A trend was born when the all-Asian dance crew, the "Jabbawockeez," won MTV's competitive dance reality television series America's Best Dance Crew in 2008. Since then, many other Asian dance crews have come out on top, creating much controversy among the viewers at home, with some even referring to the show as "America's Best Asian Dance Crew."

Hiroka "Hiro" McRae, founder, leader, and choreographer of We Are Heroes, the first all-female dance crew to win ABDC in 2009, said dance education is strict in Japan where she is originally from.

"The Asian culture has, like, crazy discipline. It's like a martial arts culture," Hiro said. According to Hiro, training in Tokyo a lot of times takes place outdoors, around office buildings while using the window reflection as mirrors. Often times these practices occur from the time people leave work at 5 p.m. until as late as 5 a.m. the next morning.

"They practice forever, like, they are really disciplined, and also, they have a lot of competitions. You have to have a free-style, you have to compete at every style," she said.

According to Hiro,We Are Heroes was originally eliminated from ABDC at a private audition they had been invited to, due to the fact that two of her crew members didn't have a work visa.. But while pursuing Hip Hop International, a competition created by the same producer as ABDC, Randy Jackson, Hiro received a phone call from ABDC's casting crew, asking her to return to the show.

Hiro added two American girls to her crew last minute. The We Are Heroes members all live in Los Angeles, and while crewmember Mami Kanemitsu is also from Japan, the rest of the group has mixed ethnicities.

"I didn't go to school, I didn't have a textbook, and I didn't have a translator thing," Hiro said about coming to America. "I didn't have a friend, I didn't have money; I really didn't have anything. We are very blessed, you know, every time we have like amazing hotel. People are very respectful and very warm."

 Santa Monica College dance teacher, Jae Lee, who moved to America in 2007 from South Korea, said she believes a lot of Asian dancers come to America because it gives them more options to study different types of dance, such as contemporary modern, jazz, and hip hop.

"Here, they can be exposed by watching So You Think You Can Dance," Lee said. So You Think You Can Dance another MTV competitive dance reality television series, has also been known to have discovered a lot of Asian talent.

Lee said she came to America to further her theoretical knowledge in dance. She graduated from the University of California Irvine, and landed her present full-time job as a dance teacher for Santa Monica College shortly after.

"I personally think, it's just my personal perspective, I think the technical level is way higher over there," Lee said about Korea, "because their training is so strict, just like Russian dancer."

"I'm not sure if they are still keeping that way of teaching methodology, but when I was there it was, you know, we had to dance all day, you know, we have to do rehearsals, and then we can't eat what we want," Lee said.

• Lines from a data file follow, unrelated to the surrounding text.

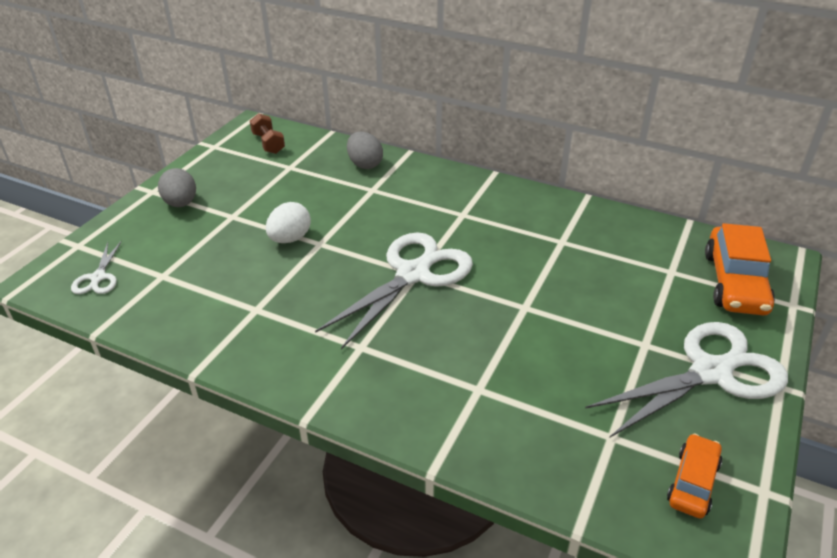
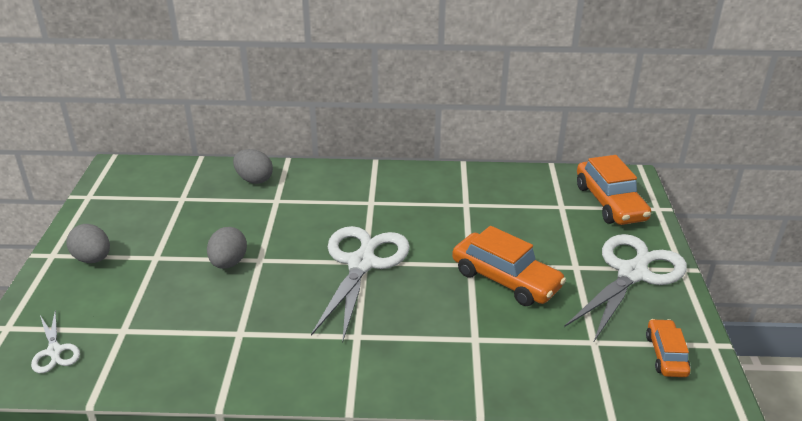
camera: 25 degrees left, 5 degrees down
(268, 143) = (145, 181): brown dumbbell -> none
(290, 239) = (228, 263): white egg -> grey egg
(553, 335) = (505, 280): none -> orange car

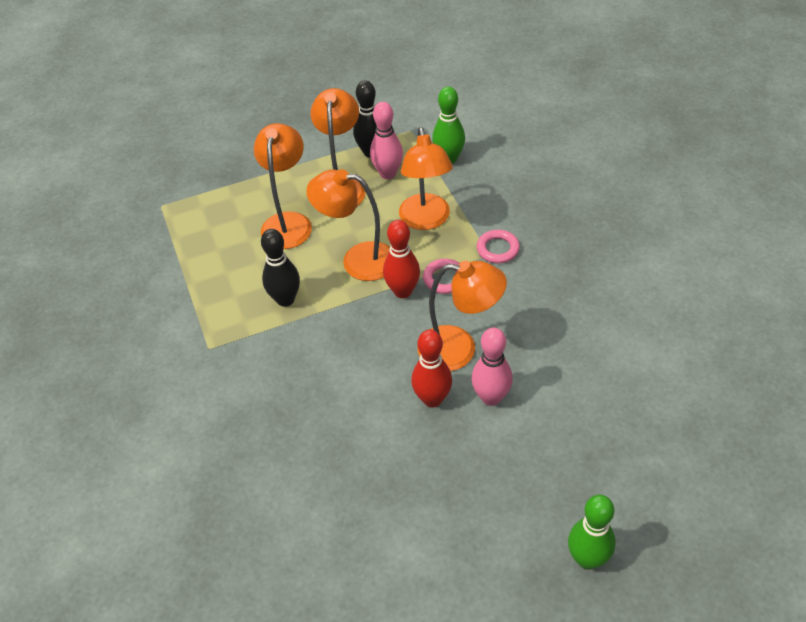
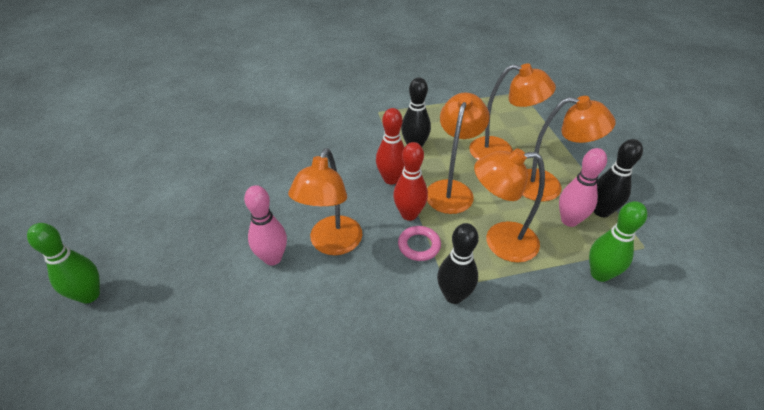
camera: 95 degrees right, 5 degrees down
(432, 399) = (287, 219): red bowling pin -> red bowling pin (391, 179)
(497, 249) = (453, 295): pink ring -> black bowling pin

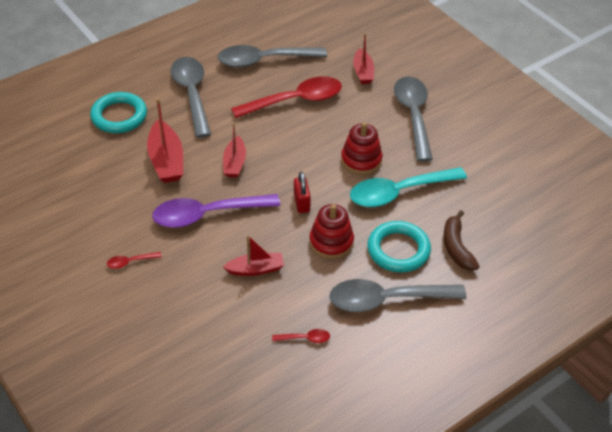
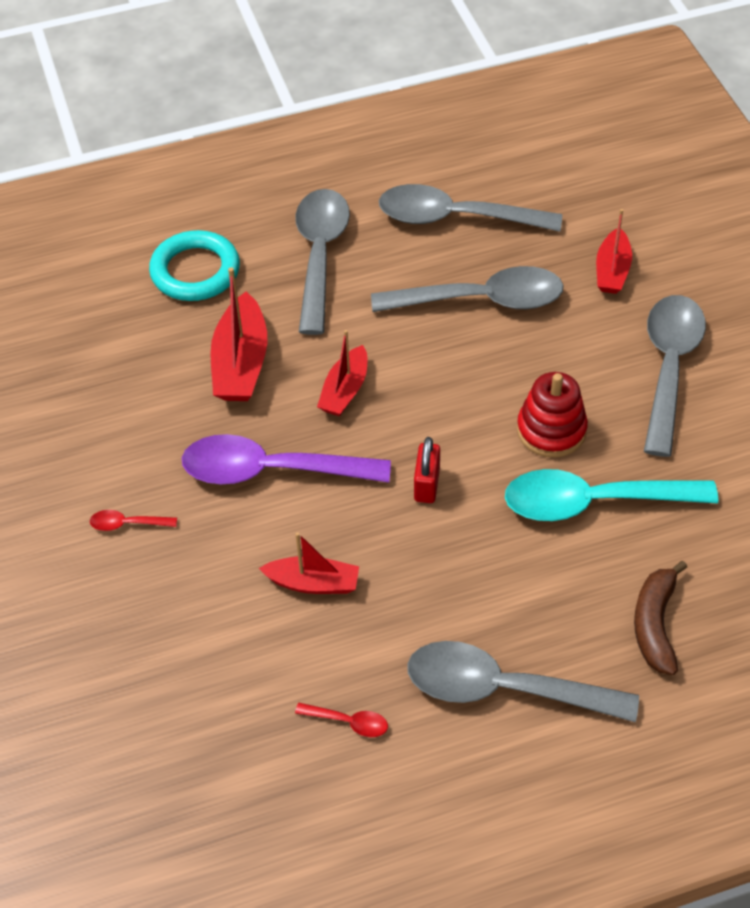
camera: 20 degrees right, 5 degrees up
(295, 101) = (480, 300): red spoon -> grey spoon
(331, 242) = (450, 565): red stacking toy -> none
(398, 250) = (555, 605): turquoise ring -> none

Gisear "Gbaby" Alcantara, a Filipino dancer from Los Angeles' "Rockin Legendz" dance crew, said that crews worldwide come to America for exposure. He said "Rockin Legendz" is mostly b-boy, but they also incorporate hip-hop, locking, and acrobatics.

"I enjoy watching 'America's Best Dance Crew,' but I know for a fact that the show is fixed, and it upsets me how MTV handled it," Alcantara said.

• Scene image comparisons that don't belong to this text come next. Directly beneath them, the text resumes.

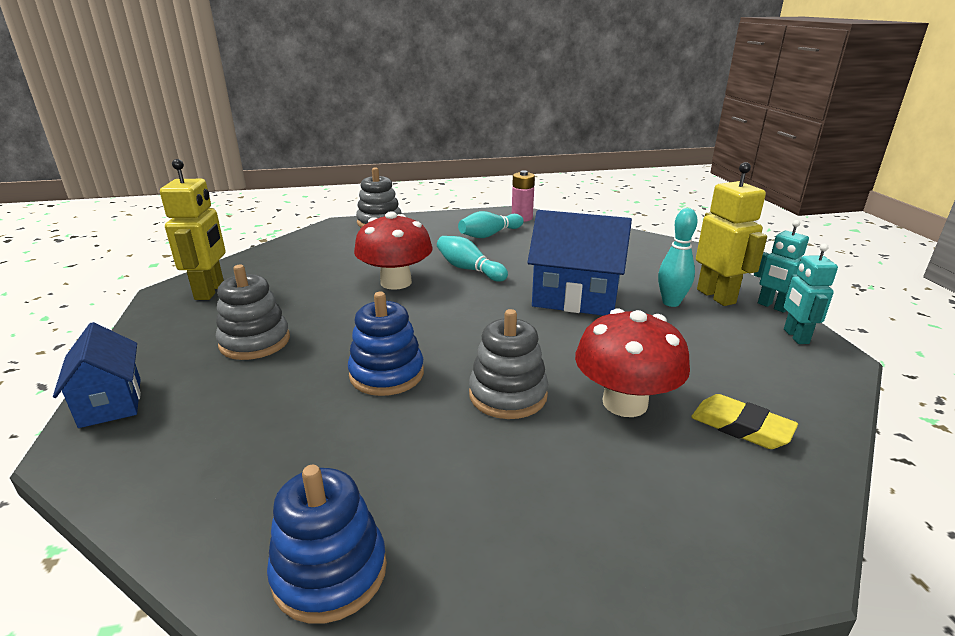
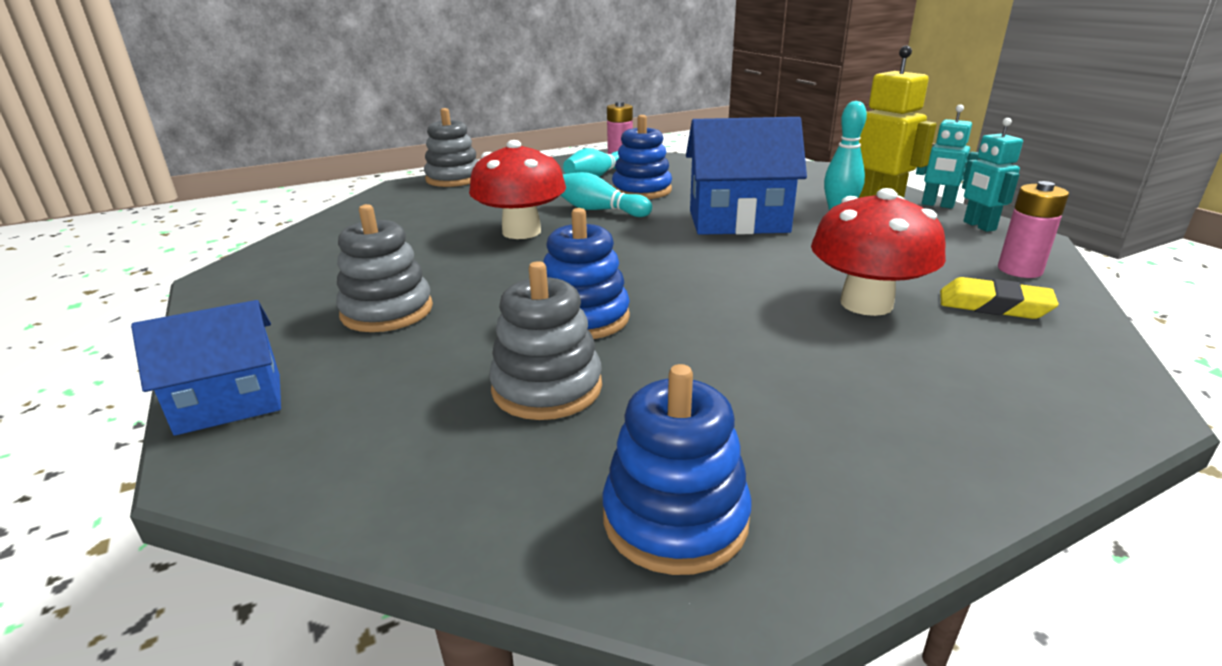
camera: 15 degrees left, 0 degrees up
(111, 402) = (230, 404): blue house -> blue house turned 75 degrees counterclockwise
(210, 291) = (282, 269): yellow robot -> none
(508, 395) = (738, 316): grey stacking toy -> grey stacking toy (547, 388)
(517, 253) = (641, 190): none -> blue stacking toy
(797, 392) = (1019, 270): none -> pink battery

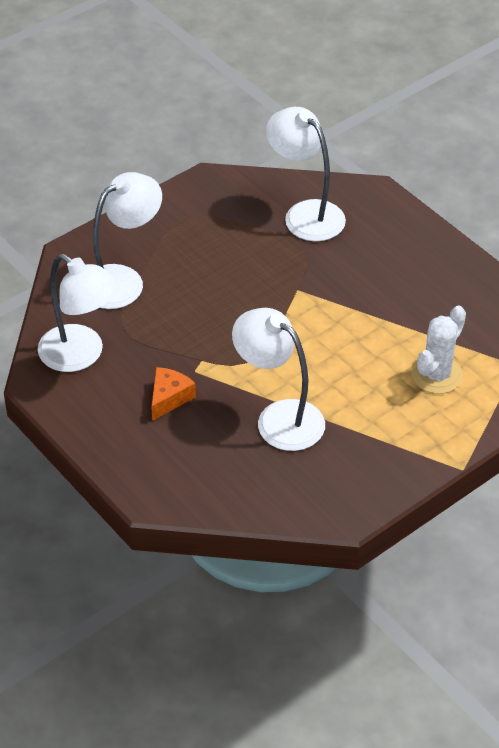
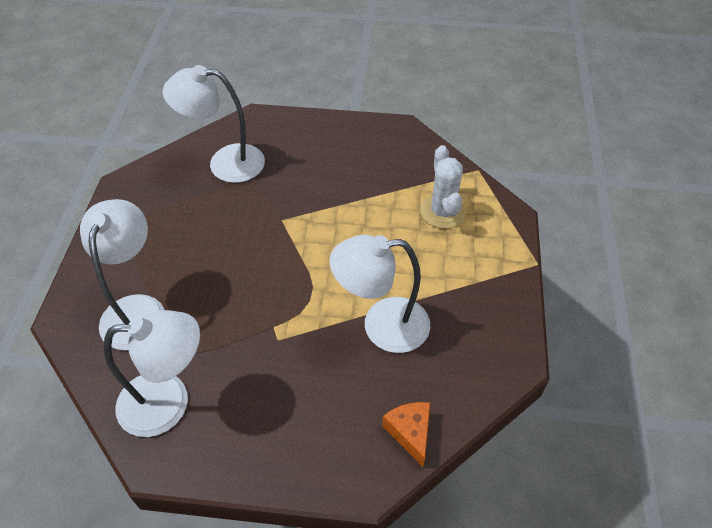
camera: 45 degrees left, 5 degrees up
(169, 398) = (283, 378): orange cheese -> orange cheese (410, 432)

"They're racist. For example, the first season, 'Status Quo' somehow ended in the finals, because MTV knew that they couldn't have two full Asian crews in the finals, because the African American population that watched the show woul dn't tune in, because it was all Asian," Alcantara said. Still, he said he would compete on the show, and that he believes it's a great way for a crew to be seen and to go mainstream.

"Filipinos and Asians dominate in that show because we work hard," said Alcantara. "When we rehearse, we treat it like homework, and we can critique all the small details to get it right and make it look good."